J. Neil Alexander '76
Bishop of Episcopal Diocese of Atlanta

A Higher Calling

A music major at Moravian, the Right Reverend J. Neil Alexander ’76, who was elected bishop of the Episcopal Diocese of Atlanta in 2001, credits the wholeness of his Moravian education with giving him the tools to succeed.

“I have always been grateful for the comprehensiveness of my undergraduate education,” says Alexander, who earned a master of divinity degree from Lutheran Theological Southern Seminary, master of music degree from University of South Carolina, and doctor of theology degree from The General Theological Seminary. “Not only did Moravian prepare me for graduate study in music, but when I branched out into new fields, the breadth and preparation of my undergraduate education put me in good stead among my fellow grad students.”
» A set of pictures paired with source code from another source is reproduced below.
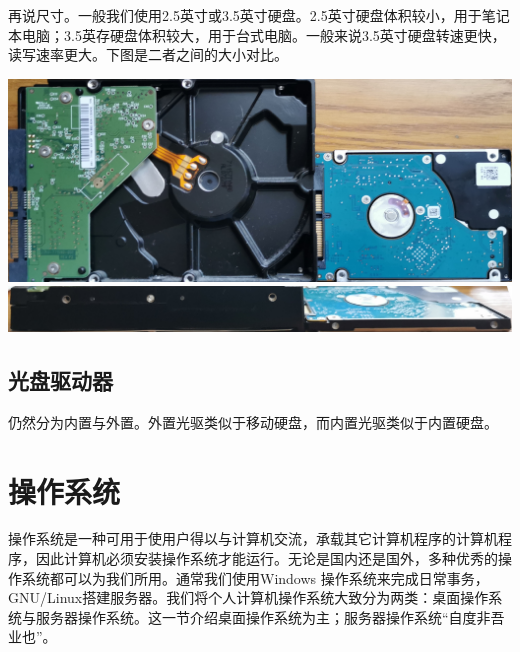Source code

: 再说尺寸。一般我们使用2.5英寸或3.5英寸硬盘。2.5英寸硬盘体积较小，用于笔记本电脑；3.5英存硬盘体积较大，用于台式电脑。一般来说3.5英寸硬盘转速更快，读写速率更大。下图是二者之间的大小对比。
\begin{center}
	\includegraphics[scale=0.05]{pic/HD2}\\\includegraphics[scale=0.05]{pic/HD3}	
\end{center} \par
\section{光盘驱动器}
仍然分为内置与外置。外置光驱类似于移动硬盘，而内置光驱类似于内置硬盘。
\chapter{操作系统}
操作系统是一种可用于使用户得以与计算机交流，承载其它计算机程序的计算机程序，因此计算机必须安装操作系统才能运行。无论是国内还是国外，多种优秀的操作系统都可以为我们所用。通常我们使用Windows 操作系统来完成日常事务，GNU/Linux搭建服务器。我们将个人计算机操作系统大致分为两类：桌面操作系统与服务器操作系统。这一节介绍桌面操作系统为主；服务器操作系统“自度非吾业也”。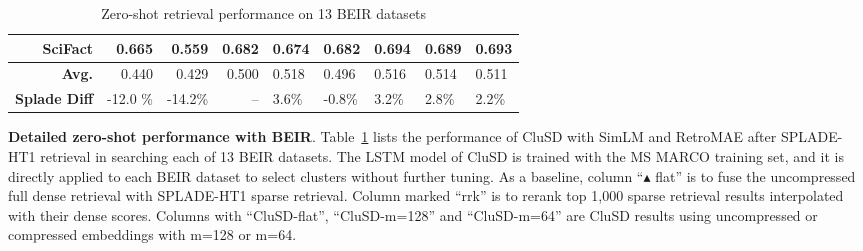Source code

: {\begin{table}[h]
{\begin{tabular}{r r r r  |lllll}
                {SciFact}	& 0.665 & 0.559  & {0.682} & 0.674 &0.682&  0.694 & 0.689 & 0.693 \\
                            \hline
                \textbf{Avg.} & 0.440 & 0.429  &0.500 & 0.518 &0.496&  0.516 & 0.514 & 0.511 \\
                \textbf{{Splade Diff}} & -12.0 \% &  -14.2\%  &-- & 3.6\% & -0.8\% &3.2\% & 2.8\% & 2.2\% \\
            \hline\hline
		\end{tabular}
		}
	\caption{Zero-shot retrieval performance 
on 13 BEIR datasets 
}
  \vspace*{-5mm}
	\label{tab:beir}

\end{table}

}


\textbf{ Detailed zero-shot performance with BEIR}.
\label{sect:evalbeir}
Table~\ref{tab:beir} lists  the performance of  CluSD  
with  SimLM and  RetroMAE after SPLADE-HT1 retrieval in searching each of 13 BEIR datasets.
The LSTM model of CluSD  is trained with the  MS MARCO training set,
and it is directly applied to each BEIR  dataset to select clusters without further tuning. 
As a baseline, column ``$\blacktriangle$ flat'' is to fuse  the uncompressed full dense retrieval  with SPLADE-HT1 sparse  retrieval.
Column marked ``rrk'' is to rerank   top 1,000  sparse retrieval results interpolated with their dense scores. 
Columns with ``CluSD-flat'', ``CluSD-m=128'' and ``CluSD-m=64''  are  CluSD results  using uncompressed or compressed embeddings with
m=128 or m=64. 

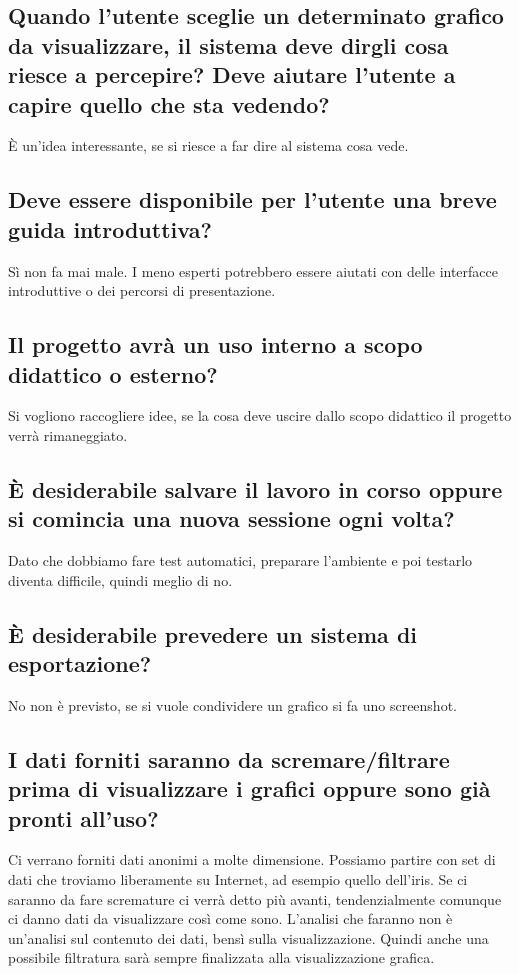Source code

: \documentclass{article}
\begin{document}
    \subsection{Quando l'utente sceglie un determinato grafico da visualizzare, il sistema deve dirgli cosa riesce a percepire? Deve aiutare l'utente a capire quello che sta vedendo?}
    \label{sub:domanda_05}
    È un'idea interessante, se si riesce a far dire al sistema cosa vede.

    \subsection{Deve essere disponibile per l'utente una breve guida introduttiva?}
    \label{sub:domanda_06}
    Sì non fa mai male. I meno esperti potrebbero essere aiutati con delle interfacce introduttive o dei percorsi di presentazione.

    \subsection{Il progetto avrà un uso interno a scopo didattico o esterno?}
    \label{sub:domanda_07}
    Si vogliono raccogliere idee, se la cosa deve uscire dallo scopo didattico il progetto verrà rimaneggiato.

    \subsection{È desiderabile salvare il lavoro in corso oppure si comincia una nuova sessione ogni volta?}
    \label{sub:domanda_08}
    Dato che dobbiamo fare test automatici, preparare l'ambiente e poi testarlo diventa difficile, quindi meglio di no.
    
    \subsection{È desiderabile prevedere un sistema di esportazione?}
    \label{sub:domanda_09}
    No non è previsto, se si vuole condividere un grafico si fa uno screenshot.
    
    \subsection{I dati forniti saranno da scremare/filtrare prima di visualizzare i grafici oppure sono già pronti all'uso?}
    \label{sub:domanda_10}
    Ci verrano forniti dati anonimi a molte dimensione. Possiamo partire con set di dati che troviamo liberamente su Internet, ad esempio quello dell'iris. Se ci saranno da fare scremature ci verrà detto più avanti, tendenzialmente comunque ci danno dati da visualizzare così come sono. L'analisi che faranno non è un'analisi sul contenuto dei dati, bensì sulla visualizzazione. Quindi anche una possibile filtratura sarà sempre finalizzata alla visualizzazione grafica.
\end{document}
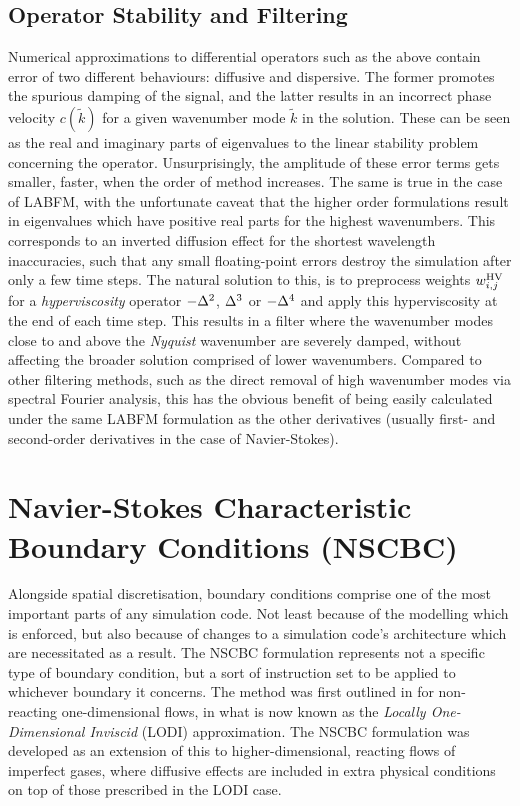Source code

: \subsection{Operator Stability and Filtering}

Numerical approximations to differential operators such as the above contain error of two different behaviours: diffusive and dispersive. The former promotes the spurious damping of the signal, and the latter results in an incorrect phase velocity $c(\tilde{k})$ for a given wavenumber mode $\tilde{k}$ in the solution. These can be seen as the real and imaginary parts of eigenvalues to the linear stability problem concerning the operator. Unsurprisingly, the amplitude of these error terms gets smaller, faster, when the order of method increases. The same is true in the case of LABFM, with the unfortunate caveat that the higher order formulations result in eigenvalues which have positive real parts for the highest wavenumbers. This corresponds to an inverted diffusion effect for the shortest wavelength inaccuracies, such that any small floating-point errors destroy the simulation after only a few time steps. The natural solution to this, is to preprocess weights $w^{\rm{HV}}_{i, j}$ for a \emph{hyperviscosity} operator $-\D^2$, $\D^3$ or $-\D^4$ and apply this hyperviscosity at the end of each time step. This results in a filter where the wavenumber modes close to and above the \emph{Nyquist} wavenumber \cite{nyquist1928CertainTopicsTelegraph} are severely damped, without affecting the broader solution comprised of lower wavenumbers. Compared to other filtering methods, such as the direct removal of high wavenumber modes via spectral Fourier analysis, this has the obvious benefit of being easily calculated under the same LABFM formulation as the other derivatives (usually first- and second-order derivatives in the case of Navier-Stokes).






\section{Navier-Stokes Characteristic Boundary Conditions (NSCBC)} \label{sec:NSCBC}

Alongside spatial discretisation, boundary conditions comprise one of the most important parts of any simulation code. Not least because of the modelling which is enforced, but also because of changes to a simulation code's architecture which are necessitated as a result. The NSCBC \cite{poinsot1992BoundaryConditionsDirect,poinsot2005TheoreticalNumericalCombustion} formulation represents not a specific type of boundary condition, but a sort of instruction set to be applied to whichever boundary it concerns. The method was first outlined in \cite{thompson1987TimeDependentBoundary,thompson1987LecturesSeriesComputational,thompson1990TimeDependentBoundaryConditions} for non-reacting one-dimensional flows, in what is now known as the \emph{Locally One-Dimensional Inviscid} (LODI) approximation. The NSCBC formulation was developed as an extension of this to higher-dimensional, reacting flows of imperfect gases, where diffusive effects are included in extra physical conditions on top of those prescribed in the LODI case.


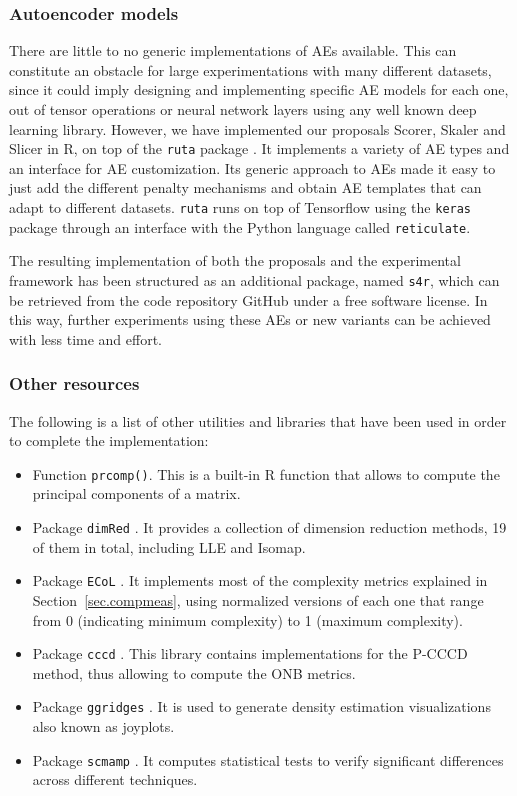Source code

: \documentclass[
	fontsize=11pt, %
	twoside=false, %
	open=any, %
	secnumdepth=1, %
]{kaobook}
\begin{document}
  \subsubsection{Autoencoder models}

  There are little to no generic implementations of AEs available. This can constitute an obstacle for large experimentations with many different datasets, since it could imply designing and implementing specific AE models for each one, out of tensor operations or neural network layers using any well known deep learning library. However, we have implemented our proposals Scorer, Skaler and Slicer in R, on top of the \texttt{ruta} package \cite{charte2019ruta}. It implements a variety of AE types and an interface for AE customization. Its generic approach to AEs made it easy to just add the different penalty mechanisms and obtain AE templates that can adapt to different datasets. \texttt{ruta} runs on top of Tensorflow using the \texttt{keras} package through an interface with the Python language called \texttt{reticulate}.

  The resulting implementation of both the proposals and the experimental framework has been structured as an additional package, named \texttt{s4r}, which can be retrieved from the code repository GitHub under a free software license. In this way, further experiments using these AEs or new variants can be achieved with less time and effort.

  \subsubsection{Other resources}

  The following is a list of other utilities and libraries that have been used in order to complete the implementation:

  \begin{itemize}
    \item Function \texttt{prcomp()}. This is a built-in R function that allows to compute the principal components of a matrix.
    \item Package \texttt{dimRed} \cite{dimred}. It provides a collection of dimension reduction methods, 19 of them in total, including LLE and Isomap.
    \item Package \texttt{ECoL} \cite{lorena2019complex}. It implements most of the complexity metrics explained in Section~\ref{sec.compmeas}, using normalized versions of each one that range from 0 (indicating minimum complexity) to 1 (maximum complexity).
    \item Package \texttt{cccd} \cite{cccd}. This library contains implementations for the P-CCCD method, thus allowing to compute the ONB metrics.
    \item Package \texttt{ggridges} \cite{ggridges}. It is used to generate density estimation visualizations also known as joyplots.
    \item Package \texttt{scmamp} \cite{scmamp}. It computes statistical tests to verify significant differences across different techniques.
  \end{itemize}
\fi
\end{document}
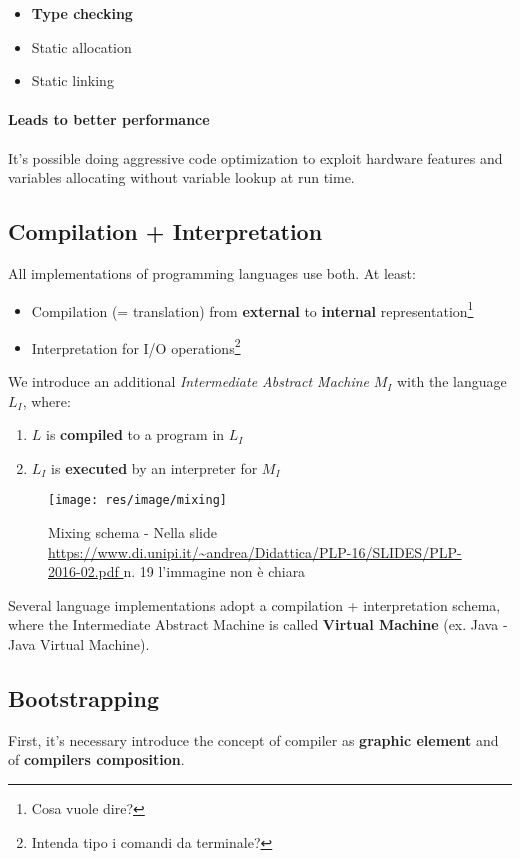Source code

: \begin{itemize}
\item \textbf{Type checking}
\item Static allocation
\item Static linking
\end{itemize}

\paragraph{Leads to better performance}
It's possible doing aggressive code optimization to exploit hardware features
and variables allocating without variable lookup at run time.

\subsection{Compilation + Interpretation}
All implementations of programming languages use both. At least:
\begin{itemize}
\item Compilation (= translation) from \textbf{external} to \textbf{internal}
representation\footnote{Cosa vuole dire?}
\item Interpretation for I/O operations\footnote{Intenda tipo i comandi da
terminale?}
\end{itemize}

We introduce an additional \textit{Intermediate Abstract Machine} $M_I$ with the
language $L_I$, where:
\begin{enumerate}
\item $L$ is \textbf{compiled} to a program in $L_I$
\item $L_I$ is \textbf{executed} by an interpreter for $M_I$
\end{enumerate}

\begin{figure}[H]
\begin{center}
\texttt{[image: res/image/mixing]}
\caption{
Mixing schema - Nella slide \url{
https://www.di.unipi.it/~andrea/Didattica/PLP-16/SLIDES/PLP-2016-02.pdf
} n. 19 l'immagine non \`e chiara
}
\label{fig:mixing_schema}
\end{center}
\end{figure}

Several language implementations adopt a compilation + interpretation schema,
where the Intermediate Abstract Machine is called \textbf{Virtual Machine}
(ex. Java - Java Virtual Machine).

\subsection{Bootstrapping}
First, it's necessary introduce the concept of compiler as \textbf{graphic
element} and of \textbf{compilers composition}.

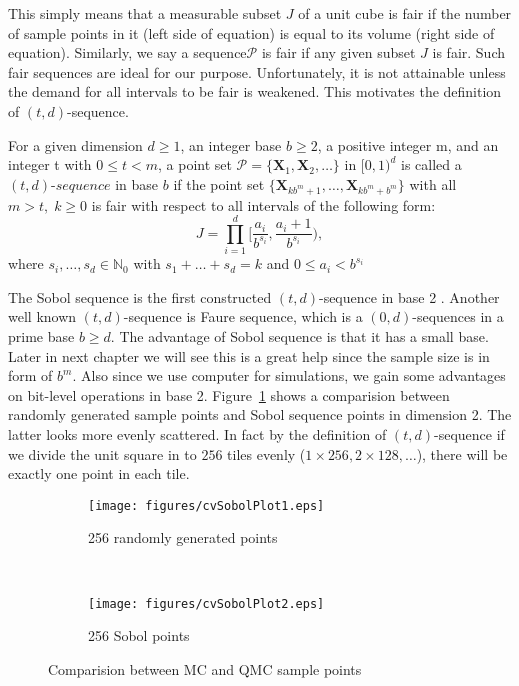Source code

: This simply means that a measurable subset $J$ of a unit cube is fair if the number of sample points in it (left side of equation) is equal to its volume (right side of equation). 
Similarly, we say a sequence$\mathscr{P}$ is fair if any given subset $J$ is fair.  
Such fair sequences are ideal for our purpose. Unfortunately, it is not attainable unless the demand for all intervals to be fair is weakened. This motivates the definition of $(t,d)$-sequence. 
\theoremstyle{definition}
\begin{definition}{}
    For a given dimension $d \geq 1$, an integer base $b \geq 2$, a positive integer m, and an integer t with $0 \leq t < m$, a point set $\mathscr{P} =\{\mathbf{X}_1,\mathbf{X}_2,\dots\}$ in $[0, 1)^d$ is called a $\textit{$(t,d)$-sequence}$ in base $b$ 
if the point set $\{\mathbf{X}_{kb^m+1},\dots,\mathbf{X}_{kb^m+b^m}\}$ with all $m>t,\;k\geq 0$ is fair with respect to all intervals of the following form:
    \[
        J=\prod_{i=1}^{d}\Big[\frac{a_i}{b^{s_i}}, \frac{a_i+1}{b^{s_i}}\Big),
                    \]
                    where $s_i,\dots, s_d\in\mathbb{N}_0$ with $s_1+\dots+s_d=k$ and $0\leq a_i < b^{s_i}$  
\end{definition}

The Sobol sequence is the first constructed $(t,d)$-sequence in base 2 \cite{dick2010digital}. Another well known $(t,d)$-sequence is Faure sequence, which is a $(0, d)$-sequences in a prime base $b \geq d$. 
The advantage of Sobol sequence is that it has a small base. 
Later in next chapter we will see this is a great help since the sample size is in form of $b^m$. 
Also since we use computer for simulations, we gain some advantages on bit-level operations in base 2.
Figure~\ref{fg:sobol} shows a comparision between randomly generated sample points and Sobol sequence points in dimension 2. 
The latter looks more evenly scattered. 
In fact by the definition of $(t,d)$-sequence if we divide the unit square in to $256$ tiles evenly ($1\times256, 2\times128,\dots$), there will be exactly one point in each tile.  

\begin{figure}
    \centering
    \begin{subfigure}[b]{.5\textwidth}
    \texttt{[image: figures/cvSobolPlot1.eps]}
    \caption{256 randomly generated points}
    \end{subfigure}~\begin{subfigure}[b]{.5\textwidth}
    \texttt{[image: figures/cvSobolPlot2.eps]}
    \caption{256 Sobol points}
    \end{subfigure}
    \caption{Comparision between MC and QMC sample points}\label{fg:sobol}
\end{figure}

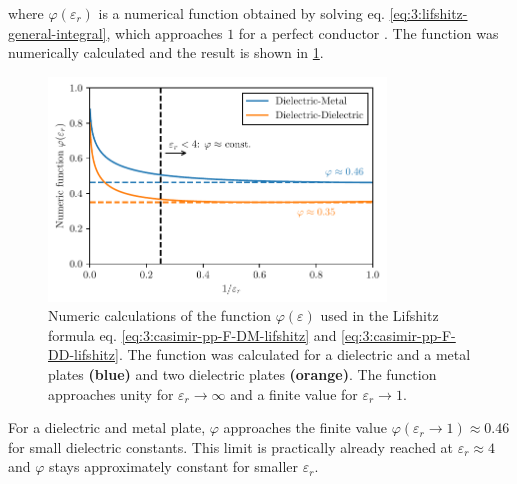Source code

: where $\varphi(\varepsilon_r)$ is a numerical function obtained by solving eq. \eqref{eq:3:lifshitz-general-integral}, which approaches $1$ for a perfect conductor \cite{Lifshitz_1956}. The function was numerically calculated and the result is shown in \cref{fig:3:lifshitz-function}.
\begin{figure}[!htbp]
  \centering
  \includegraphics[width=0.8\textwidth]{./../figures/casimir/casimir-lifshitz-function.pdf}
  \caption{Numeric calculations of the function $\varphi(\varepsilon)$ used in the Lifshitz formula eq. \eqref{eq:3:casimir-pp-F-DM-lifshitz} and \eqref{eq:3:casimir-pp-F-DD-lifshitz}. The function was calculated for a dielectric and a metal plates \textbf{(blue)} and two dielectric plates \textbf{(orange)}. The function approaches unity for $\varepsilon_r\rightarrow\infty$ and a finite value for $\varepsilon_r\rightarrow 1$.}
  \label{fig:3:lifshitz-function}
\end{figure}
For a dielectric and metal plate, $\varphi$ approaches the finite value $\varphi(\varepsilon_r \rightarrow 1) \approx 0.46$ for small dielectric constants. This limit is practically already reached at $\varepsilon_r \approx 4$ and $\varphi$ stays approximately constant for smaller $\varepsilon_r$.





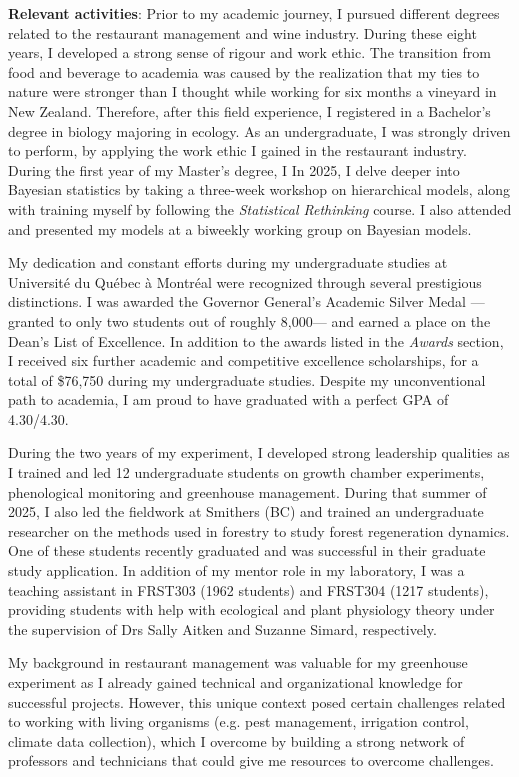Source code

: \documentclass[12pt]{article}
\begin{document}
\textbf{Relevant activities}: Prior to my academic journey, I pursued different degrees related to the restaurant management and wine industry. During these eight years, I developed a strong sense of rigour and work ethic. The transition from food and beverage to academia was caused by the realization that my ties to nature were stronger than I thought while working for six months a vineyard in New Zealand. Therefore, after this field experience, I registered in a Bachelor's degree in biology majoring in ecology. As an undergraduate, I was strongly driven to perform, by applying the work ethic I gained in the restaurant industry. During the first year of my Master's degree, I In 2025, I delve deeper into Bayesian statistics by taking a three-week workshop on hierarchical models, along with training myself by following the \textit{Statistical Rethinking} course. I also attended and presented my models at a biweekly working group on Bayesian models. 

My dedication and constant efforts during my undergraduate studies at Université du Québec à Montréal were recognized through several prestigious distinctions. I was awarded the Governor General's Academic Silver Medal --- granted to only two students out of roughly 8,000--- and earned a place on the Dean's List of Excellence. In addition to the awards listed in the \textit{Awards} section, I received six further academic and competitive excellence scholarships, for a total of \$76,750 during my undergraduate studies. Despite my unconventional path to academia, I am proud to have graduated with a perfect GPA of 4.30/4.30.

During the two years of my experiment, I developed strong leadership qualities as I trained and led 12 undergraduate students on growth chamber experiments, phenological monitoring and greenhouse management. During that summer of 2025, I also led the fieldwork at Smithers (BC) and trained an undergraduate researcher on the methods used in forestry to study forest regeneration dynamics. One of these students recently graduated and was successful in their graduate study application. In addition of my mentor role in my laboratory, I was a teaching assistant in FRST303 (1962 students) and FRST304 (1217 students), providing students with help with ecological and plant physiology theory under the supervision of Drs Sally Aitken and Suzanne Simard, respectively. 

My background in restaurant management was valuable for my greenhouse experiment as I already gained technical and organizational knowledge for successful projects. However, this unique context posed certain challenges related to working with living organisms (e.g. pest management, irrigation control, climate data collection), which I overcome by building a strong network of professors and technicians that could give me resources to overcome challenges.
        
\end{document}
Today, Alexander wears many hats as bishop, overseeing the mission and ministry of 96 parishes, four parochial schools, a camp and conference center, and a variety of social service ministries for the poor, homeless, and marginalized. He learned more than just music at Moravian, taking valuable lessons from professors in many disciplines.

“Dick and Monica Schantz, professors emeriti of music, taught me that music and the arts make us human,” he says. “Bob Burcaw, professor emeritus of English, modeled for me what it means to be a teacher. The late chaplain Bob Woosley taught me important lessons about the cost of personal integrity. Dennis Glew, professor emeritus of history, taught me how to be a historian, and that the truth is almost surely in the details.”

Alexander also appreciated Moravian’s strong but unobtrusive connection to the Moravian Church. “It was important to me that the presence of the church was clear and unapologetic at Moravian,” he says. “The College’s church affiliation was important, but it was never crammed down your throat – it grounded the institutional culture without getting in the way of academic freedom and unfettered inquiry.”


J. Neil Alexander

"The breadth and preparation of my undergraduate education put me in good stead among my fellow grad students."